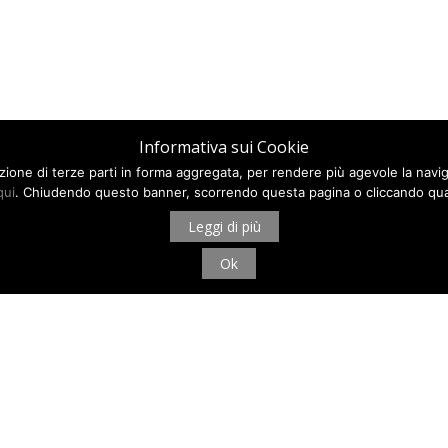
Informativa sui Cookie
ilazione di terze parti in forma aggregata, per rendere più agevole la navi
qui
. Chiudendo questo banner, scorrendo questa pagina o cliccando qua
Leggi di più
Ok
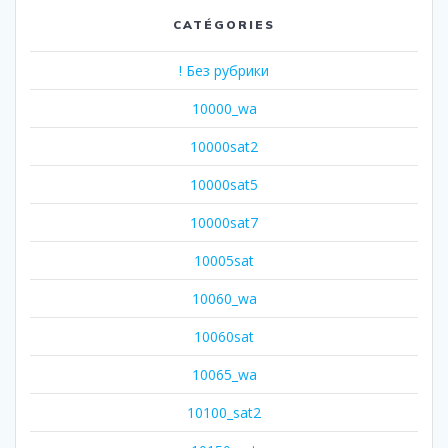
CATÉGORIES
! Без рубрики
10000_wa
10000sat2
10000sat5
10000sat7
10005sat
10060_wa
10060sat
10065_wa
10100_sat2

→ TASK STATEMENT
Transcribe every record exactly and omit each image.

→ WORKED SOLUTION
Informativa sui Cookie
ilazione di terze parti in forma aggregata, per rendere più agevole la navi
qui
. Chiudendo questo banner, scorrendo questa pagina o cliccando qua
Leggi di più
Ok
CATÉGORIES
! Без рубрики
10000_wa
10000sat2
10000sat5
10000sat7
10005sat
10060_wa
10060sat
10065_wa
10100_sat2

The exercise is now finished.